Data for this task:
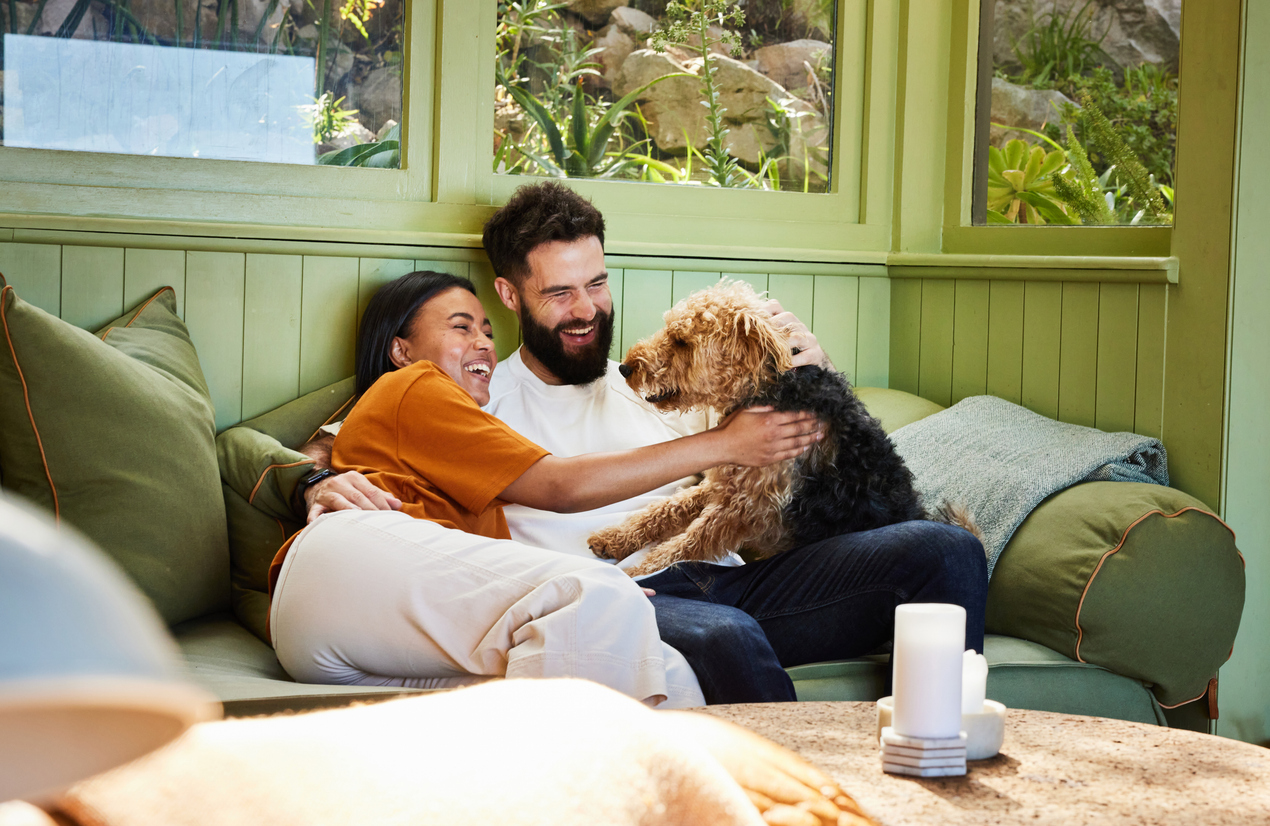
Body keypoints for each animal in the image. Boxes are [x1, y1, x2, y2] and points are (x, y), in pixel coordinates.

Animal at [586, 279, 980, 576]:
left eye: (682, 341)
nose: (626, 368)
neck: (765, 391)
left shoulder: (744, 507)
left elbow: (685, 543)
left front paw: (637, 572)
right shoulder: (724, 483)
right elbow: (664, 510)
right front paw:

Problem description:
Repeat the listing above word for word, omitting the pictures.

Answer to this task:
Body keypoints for each animal in the image. Boxes are [x1, y1, x2, y2] and points are (x, y), in pixel coordinates.

Animal at [586, 279, 980, 576]:
left eye: (682, 341)
nose: (626, 368)
neck: (765, 391)
left shoulder: (744, 507)
left elbow: (685, 543)
left front paw: (637, 572)
right shoulder: (724, 483)
right elbow: (664, 510)
right front paw:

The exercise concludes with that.